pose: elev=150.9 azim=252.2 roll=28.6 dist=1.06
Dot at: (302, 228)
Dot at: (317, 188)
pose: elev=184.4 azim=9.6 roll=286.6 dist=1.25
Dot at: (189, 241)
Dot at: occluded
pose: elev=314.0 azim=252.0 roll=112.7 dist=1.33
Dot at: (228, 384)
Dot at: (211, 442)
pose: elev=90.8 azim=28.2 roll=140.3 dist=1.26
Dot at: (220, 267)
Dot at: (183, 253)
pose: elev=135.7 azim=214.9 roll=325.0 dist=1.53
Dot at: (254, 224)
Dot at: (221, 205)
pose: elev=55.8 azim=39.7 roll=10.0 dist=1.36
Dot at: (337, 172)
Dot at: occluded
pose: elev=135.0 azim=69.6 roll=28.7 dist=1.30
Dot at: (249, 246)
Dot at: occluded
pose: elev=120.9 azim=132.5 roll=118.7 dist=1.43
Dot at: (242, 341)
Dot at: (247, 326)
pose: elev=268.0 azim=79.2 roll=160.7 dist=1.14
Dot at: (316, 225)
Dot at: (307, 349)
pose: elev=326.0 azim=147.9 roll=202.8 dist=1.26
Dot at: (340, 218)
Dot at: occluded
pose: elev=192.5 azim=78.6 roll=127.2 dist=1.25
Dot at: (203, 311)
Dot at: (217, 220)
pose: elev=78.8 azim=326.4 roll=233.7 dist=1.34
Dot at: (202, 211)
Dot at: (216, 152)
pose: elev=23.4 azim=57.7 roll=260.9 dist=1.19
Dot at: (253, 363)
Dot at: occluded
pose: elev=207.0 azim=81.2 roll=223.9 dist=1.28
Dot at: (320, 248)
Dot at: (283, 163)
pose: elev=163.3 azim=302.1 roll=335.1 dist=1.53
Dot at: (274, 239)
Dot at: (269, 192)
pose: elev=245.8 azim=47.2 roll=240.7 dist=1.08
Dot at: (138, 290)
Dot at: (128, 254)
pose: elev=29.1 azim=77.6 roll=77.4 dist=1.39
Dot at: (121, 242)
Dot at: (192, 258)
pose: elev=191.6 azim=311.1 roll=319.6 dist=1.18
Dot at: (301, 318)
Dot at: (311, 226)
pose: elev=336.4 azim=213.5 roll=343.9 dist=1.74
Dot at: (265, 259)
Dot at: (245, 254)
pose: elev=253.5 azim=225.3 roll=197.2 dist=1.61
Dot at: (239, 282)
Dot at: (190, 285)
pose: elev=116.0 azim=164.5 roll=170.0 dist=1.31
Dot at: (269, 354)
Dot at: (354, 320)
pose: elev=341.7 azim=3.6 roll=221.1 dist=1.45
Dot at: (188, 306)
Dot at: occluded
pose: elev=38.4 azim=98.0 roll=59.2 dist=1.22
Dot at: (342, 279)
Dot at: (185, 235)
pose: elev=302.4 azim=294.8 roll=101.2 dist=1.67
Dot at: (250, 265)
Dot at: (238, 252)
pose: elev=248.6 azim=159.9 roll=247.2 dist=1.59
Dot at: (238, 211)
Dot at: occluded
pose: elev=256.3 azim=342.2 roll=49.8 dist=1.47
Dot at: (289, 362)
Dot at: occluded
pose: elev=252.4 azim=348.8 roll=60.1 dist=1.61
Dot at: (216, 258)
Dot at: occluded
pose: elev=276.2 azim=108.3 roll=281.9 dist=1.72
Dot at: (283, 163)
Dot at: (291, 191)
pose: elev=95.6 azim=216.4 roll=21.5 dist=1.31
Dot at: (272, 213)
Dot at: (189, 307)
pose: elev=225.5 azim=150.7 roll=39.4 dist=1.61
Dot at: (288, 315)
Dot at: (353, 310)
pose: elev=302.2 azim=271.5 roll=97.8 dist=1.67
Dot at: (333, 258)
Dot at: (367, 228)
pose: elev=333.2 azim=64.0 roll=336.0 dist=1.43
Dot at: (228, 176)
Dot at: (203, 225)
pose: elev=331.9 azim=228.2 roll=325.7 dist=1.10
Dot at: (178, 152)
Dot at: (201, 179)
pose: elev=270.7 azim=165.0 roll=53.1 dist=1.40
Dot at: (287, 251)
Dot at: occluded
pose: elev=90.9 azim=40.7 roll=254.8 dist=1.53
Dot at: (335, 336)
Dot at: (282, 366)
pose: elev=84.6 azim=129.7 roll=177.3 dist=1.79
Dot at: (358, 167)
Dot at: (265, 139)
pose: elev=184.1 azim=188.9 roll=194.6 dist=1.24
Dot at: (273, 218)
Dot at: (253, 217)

◆ ◆ ◆ ◆ ◆

§ **Set problem**
Copy the material above word for word, everything from its first line down to and including the line containing "Dot at: (190, 285)".

§ **Exercise answer**
pose: elev=150.9 azim=252.2 roll=28.6 dist=1.06
Dot at: (302, 228)
Dot at: (317, 188)
pose: elev=184.4 azim=9.6 roll=286.6 dist=1.25
Dot at: (189, 241)
Dot at: occluded
pose: elev=314.0 azim=252.0 roll=112.7 dist=1.33
Dot at: (228, 384)
Dot at: (211, 442)
pose: elev=90.8 azim=28.2 roll=140.3 dist=1.26
Dot at: (220, 267)
Dot at: (183, 253)
pose: elev=135.7 azim=214.9 roll=325.0 dist=1.53
Dot at: (254, 224)
Dot at: (221, 205)
pose: elev=55.8 azim=39.7 roll=10.0 dist=1.36
Dot at: (337, 172)
Dot at: occluded
pose: elev=135.0 azim=69.6 roll=28.7 dist=1.30
Dot at: (249, 246)
Dot at: occluded
pose: elev=120.9 azim=132.5 roll=118.7 dist=1.43
Dot at: (242, 341)
Dot at: (247, 326)
pose: elev=268.0 azim=79.2 roll=160.7 dist=1.14
Dot at: (316, 225)
Dot at: (307, 349)
pose: elev=326.0 azim=147.9 roll=202.8 dist=1.26
Dot at: (340, 218)
Dot at: occluded
pose: elev=192.5 azim=78.6 roll=127.2 dist=1.25
Dot at: (203, 311)
Dot at: (217, 220)
pose: elev=78.8 azim=326.4 roll=233.7 dist=1.34
Dot at: (202, 211)
Dot at: (216, 152)
pose: elev=23.4 azim=57.7 roll=260.9 dist=1.19
Dot at: (253, 363)
Dot at: occluded
pose: elev=207.0 azim=81.2 roll=223.9 dist=1.28
Dot at: (320, 248)
Dot at: (283, 163)
pose: elev=163.3 azim=302.1 roll=335.1 dist=1.53
Dot at: (274, 239)
Dot at: (269, 192)
pose: elev=245.8 azim=47.2 roll=240.7 dist=1.08
Dot at: (138, 290)
Dot at: (128, 254)
pose: elev=29.1 azim=77.6 roll=77.4 dist=1.39
Dot at: (121, 242)
Dot at: (192, 258)
pose: elev=191.6 azim=311.1 roll=319.6 dist=1.18
Dot at: (301, 318)
Dot at: (311, 226)
pose: elev=336.4 azim=213.5 roll=343.9 dist=1.74
Dot at: (265, 259)
Dot at: (245, 254)
pose: elev=253.5 azim=225.3 roll=197.2 dist=1.61
Dot at: (239, 282)
Dot at: (190, 285)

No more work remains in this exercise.